The Government of Emergency

“It’s commonplace to say that we live in an era characterized by risk and disaster, and to take for granted that our governments should be continually responding to crises already unfolding while preparing for catastrophes looming just over the horizon. In The Government of Emergency: Vital systems, expertise, and the politics of security, Stephen J. Collier and Andrew Lakoff unearth the origins of this particular view of an unstable and vulnerable world, and how it was constructed alongside the same knowledge regimes and governance practices that, in fact, produce the types of risks and disasters that threaten society today. The book presents a painstakingly-researched genealogy of a political rationality the authors call “vital systems security,” which envisions states as made up of complexly interdependent flows of resources. It is these resource flows, rather than national populations, that have become the object of modern emergency preparedness and national security practices. In other words, the book explores how it is that institutional disaster preparedness has come to be dominated by the idea of “critical infrastructure” protection and resilience, and how it is that we came to see ourselves as “unprepared” for future disasters.

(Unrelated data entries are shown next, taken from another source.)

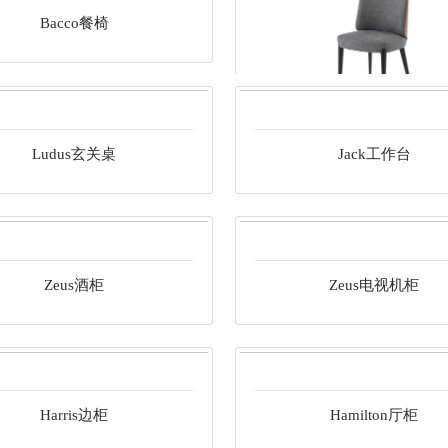
Frida餐椅
Dany椅子
Ludus玄关桌
Jack工作台
Bacco餐椅
Ade餐椅
Zeus酒柜
Zeus电视机柜
Harris边柜
Hamilton厅柜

The Government of Emergency is a thrilling intellectual history. It is also an important contribution to a growing line of scholarship that critically approaches the concept of “disaster” itself. This scholarship, including work like Ted Steinberg’s Acts of God: The unnatural history of natural disasters in America (2000), Lisa Stampnitzky’s Disciplining Terror: How experts invented “Terrorism” (2013), and Kasia Paprocki’s Threatening Dystopias: The global politics of climate change adaptation in Bangladesh (2021), show how institutions construct certain types of suffering and disruption into problems that are worthy of particular kinds of state intervention. Here, Collier and Lakoff are interested in the development of a strain of political logic that conceives of “a range of seemingly disparate phenomena, from nuclear attacks and economic shocks to hurricanes and disease outbreaks” as “common types of events that present similar kinds of problems” and call for similar types of solutions (5).”